=== Section Start ===

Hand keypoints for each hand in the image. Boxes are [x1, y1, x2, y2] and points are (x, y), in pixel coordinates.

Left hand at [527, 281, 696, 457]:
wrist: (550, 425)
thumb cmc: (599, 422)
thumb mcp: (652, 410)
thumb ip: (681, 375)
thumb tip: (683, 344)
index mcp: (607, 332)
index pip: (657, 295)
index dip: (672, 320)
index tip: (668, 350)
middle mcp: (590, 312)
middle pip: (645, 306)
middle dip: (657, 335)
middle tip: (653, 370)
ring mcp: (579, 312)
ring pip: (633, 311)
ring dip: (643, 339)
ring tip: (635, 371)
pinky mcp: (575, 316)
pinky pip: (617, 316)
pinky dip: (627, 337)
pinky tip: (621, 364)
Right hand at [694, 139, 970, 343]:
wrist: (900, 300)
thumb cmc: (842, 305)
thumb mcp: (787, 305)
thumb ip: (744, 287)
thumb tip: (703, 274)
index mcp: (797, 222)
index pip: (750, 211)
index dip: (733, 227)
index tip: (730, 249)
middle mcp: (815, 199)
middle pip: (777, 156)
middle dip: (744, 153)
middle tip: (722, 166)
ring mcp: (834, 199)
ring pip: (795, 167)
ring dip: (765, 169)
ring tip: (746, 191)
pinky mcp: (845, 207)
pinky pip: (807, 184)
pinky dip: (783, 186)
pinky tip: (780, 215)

=== Section End ===
=== Section Start ===

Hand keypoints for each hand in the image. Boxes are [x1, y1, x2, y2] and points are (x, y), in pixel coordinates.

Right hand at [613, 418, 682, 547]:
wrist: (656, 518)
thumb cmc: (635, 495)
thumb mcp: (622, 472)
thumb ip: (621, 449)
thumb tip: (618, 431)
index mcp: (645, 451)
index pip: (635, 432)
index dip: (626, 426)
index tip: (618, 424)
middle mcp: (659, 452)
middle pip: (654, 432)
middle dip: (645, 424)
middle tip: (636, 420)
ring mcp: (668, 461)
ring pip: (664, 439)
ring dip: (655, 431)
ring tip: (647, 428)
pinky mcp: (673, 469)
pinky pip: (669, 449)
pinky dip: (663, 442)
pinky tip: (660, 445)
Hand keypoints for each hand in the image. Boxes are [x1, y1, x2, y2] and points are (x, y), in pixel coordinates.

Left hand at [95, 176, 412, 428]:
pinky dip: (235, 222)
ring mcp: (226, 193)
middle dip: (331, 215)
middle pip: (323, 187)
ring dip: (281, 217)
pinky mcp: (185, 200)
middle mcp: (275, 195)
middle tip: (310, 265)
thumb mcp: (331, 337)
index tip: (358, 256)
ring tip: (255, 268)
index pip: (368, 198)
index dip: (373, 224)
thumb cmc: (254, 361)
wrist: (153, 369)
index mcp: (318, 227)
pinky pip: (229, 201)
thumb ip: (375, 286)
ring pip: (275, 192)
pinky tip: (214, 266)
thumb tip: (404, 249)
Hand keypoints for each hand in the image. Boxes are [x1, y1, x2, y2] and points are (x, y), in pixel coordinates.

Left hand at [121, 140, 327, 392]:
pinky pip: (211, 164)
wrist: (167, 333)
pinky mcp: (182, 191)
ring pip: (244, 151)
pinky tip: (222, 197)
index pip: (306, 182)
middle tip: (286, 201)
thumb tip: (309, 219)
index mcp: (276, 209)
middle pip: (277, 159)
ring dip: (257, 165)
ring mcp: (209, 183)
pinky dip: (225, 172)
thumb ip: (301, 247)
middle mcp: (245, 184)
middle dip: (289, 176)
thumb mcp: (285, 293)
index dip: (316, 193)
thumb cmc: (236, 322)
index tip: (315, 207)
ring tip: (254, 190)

=== Section End ===

What is expected —
Look over the data above and show each line that contains "Left".

Exercise output —
Left hand at [527, 281, 696, 457]:
Left hand at [95, 176, 412, 428]:
Left hand at [121, 140, 327, 392]:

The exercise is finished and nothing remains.